Fulkerson Andrew, Bayram Ipek, Decker Eric A, Parra-Escudero Carlos, Lu Jiakai, Corvalan Carlos M
Transport Phenomena Laboratory, Department of Food Science, Purdue University, West Lafayette, IN 47906, USA.
Department of Food Science, University of Massachusetts, Amherst, MA 01003, USA.
Foods. 2025 Jun 18;14(12):2135. doi: 10.3390/foods14122135.

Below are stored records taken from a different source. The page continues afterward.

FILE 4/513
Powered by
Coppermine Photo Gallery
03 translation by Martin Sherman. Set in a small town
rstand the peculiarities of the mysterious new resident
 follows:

Accurately modeling the degradation of food antioxidants in oils is essential for understanding oxidative stability and improving food shelf life. This study presents an innovative machine learning approach integrating neural differential equations and sparse symbolic regression to derive a parsimonious differential equation for myricetin degradation in stripped soybean oil. Despite being trained on a small experimental dataset, the model successfully predicts degradation trends across a wide range of initial concentrations and extrapolates beyond the learning data. This capability demonstrates the robustness of machine learning for uncovering governing equations in complex food systems, particularly when experimental data is scarce. Our findings provide a framework for improving antioxidant efficiency in food formulations.
准确模拟油脂中食品抗氧化剂的降解对于理解氧化稳定性和延长食品保质期至关重要。本研究提出了一种创新的机器学习方法,该方法整合了神经微分方程和稀疏符号回归,以推导脱去大豆油中杨梅素降解的简洁微分方程。尽管该模型是在一个小的实验数据集上进行训练的,但它成功地预测了各种初始浓度下的降解趋势,并能在学习数据范围之外进行外推。这种能力证明了机器学习在揭示复杂食品系统中的控制方程方面的稳健性,特别是在实验数据稀缺的情况下。我们的研究结果为提高食品配方中抗氧化剂的效率提供了一个框架。